WORK INSTRUCTIONS: Copy the first line of the material below and every later line through the line containing "06 / 08 / 26", without any other output.
....
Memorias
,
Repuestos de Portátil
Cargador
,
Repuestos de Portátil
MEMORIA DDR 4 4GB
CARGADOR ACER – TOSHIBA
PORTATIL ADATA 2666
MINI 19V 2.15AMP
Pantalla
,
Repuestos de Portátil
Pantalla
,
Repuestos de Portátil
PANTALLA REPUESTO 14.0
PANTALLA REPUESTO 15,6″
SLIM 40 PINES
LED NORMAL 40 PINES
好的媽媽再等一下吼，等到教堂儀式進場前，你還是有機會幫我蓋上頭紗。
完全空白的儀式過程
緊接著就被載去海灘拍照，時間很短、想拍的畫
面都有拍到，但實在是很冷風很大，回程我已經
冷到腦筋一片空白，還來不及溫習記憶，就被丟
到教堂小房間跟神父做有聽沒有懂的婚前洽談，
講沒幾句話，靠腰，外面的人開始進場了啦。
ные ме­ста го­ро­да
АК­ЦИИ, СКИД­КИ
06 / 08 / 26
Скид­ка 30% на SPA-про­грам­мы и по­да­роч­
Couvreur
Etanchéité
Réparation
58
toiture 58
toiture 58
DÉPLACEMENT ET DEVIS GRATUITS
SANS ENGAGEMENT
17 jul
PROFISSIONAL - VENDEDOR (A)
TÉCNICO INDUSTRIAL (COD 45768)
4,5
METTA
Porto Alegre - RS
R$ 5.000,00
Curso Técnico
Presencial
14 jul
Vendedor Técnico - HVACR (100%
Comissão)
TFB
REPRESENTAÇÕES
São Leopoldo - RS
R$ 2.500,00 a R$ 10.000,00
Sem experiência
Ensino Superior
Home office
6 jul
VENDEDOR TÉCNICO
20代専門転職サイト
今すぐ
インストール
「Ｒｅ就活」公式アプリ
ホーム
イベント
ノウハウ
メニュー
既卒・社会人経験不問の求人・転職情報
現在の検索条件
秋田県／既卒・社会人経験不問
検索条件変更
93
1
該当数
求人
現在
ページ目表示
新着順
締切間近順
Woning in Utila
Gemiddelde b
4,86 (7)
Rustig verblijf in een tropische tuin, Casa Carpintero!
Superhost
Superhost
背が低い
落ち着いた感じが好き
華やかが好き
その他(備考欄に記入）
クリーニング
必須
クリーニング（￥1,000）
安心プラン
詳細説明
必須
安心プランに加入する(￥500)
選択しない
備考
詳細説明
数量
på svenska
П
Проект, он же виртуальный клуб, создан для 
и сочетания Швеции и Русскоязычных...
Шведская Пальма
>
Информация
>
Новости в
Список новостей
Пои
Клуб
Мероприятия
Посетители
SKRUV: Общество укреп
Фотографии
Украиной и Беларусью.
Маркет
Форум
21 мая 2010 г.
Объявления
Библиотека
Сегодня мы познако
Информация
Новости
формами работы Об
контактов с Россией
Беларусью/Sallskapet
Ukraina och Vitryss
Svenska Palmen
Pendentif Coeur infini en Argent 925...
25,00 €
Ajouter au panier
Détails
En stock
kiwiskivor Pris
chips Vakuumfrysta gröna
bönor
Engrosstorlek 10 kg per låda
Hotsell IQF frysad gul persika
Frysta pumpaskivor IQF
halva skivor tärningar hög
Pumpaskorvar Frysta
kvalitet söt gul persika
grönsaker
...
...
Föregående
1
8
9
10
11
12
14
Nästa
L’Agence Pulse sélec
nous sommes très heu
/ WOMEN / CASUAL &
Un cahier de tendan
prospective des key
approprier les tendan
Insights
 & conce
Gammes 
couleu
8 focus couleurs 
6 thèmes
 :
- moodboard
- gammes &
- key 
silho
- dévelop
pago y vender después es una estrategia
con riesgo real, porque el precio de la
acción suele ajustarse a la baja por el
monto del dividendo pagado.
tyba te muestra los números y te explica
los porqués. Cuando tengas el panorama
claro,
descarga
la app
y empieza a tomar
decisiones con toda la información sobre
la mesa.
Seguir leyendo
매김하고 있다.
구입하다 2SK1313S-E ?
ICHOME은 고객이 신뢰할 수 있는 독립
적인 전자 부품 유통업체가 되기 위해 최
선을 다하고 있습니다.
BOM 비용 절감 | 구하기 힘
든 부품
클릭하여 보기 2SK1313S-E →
....
REPLY:
Memorias
,
Repuestos de Portátil
Cargador
,
Repuestos de Portátil
MEMORIA DDR 4 4GB
CARGADOR ACER – TOSHIBA
PORTATIL ADATA 2666
MINI 19V 2.15AMP
Pantalla
,
Repuestos de Portátil
Pantalla
,
Repuestos de Portátil
PANTALLA REPUESTO 14.0
PANTALLA REPUESTO 15,6″
SLIM 40 PINES
LED NORMAL 40 PINES
好的媽媽再等一下吼，等到教堂儀式進場前，你還是有機會幫我蓋上頭紗。
完全空白的儀式過程
緊接著就被載去海灘拍照，時間很短、想拍的畫
面都有拍到，但實在是很冷風很大，回程我已經
冷到腦筋一片空白，還來不及溫習記憶，就被丟
到教堂小房間跟神父做有聽沒有懂的婚前洽談，
講沒幾句話，靠腰，外面的人開始進場了啦。
ные ме­ста го­ро­да
АК­ЦИИ, СКИД­КИ
06 / 08 / 26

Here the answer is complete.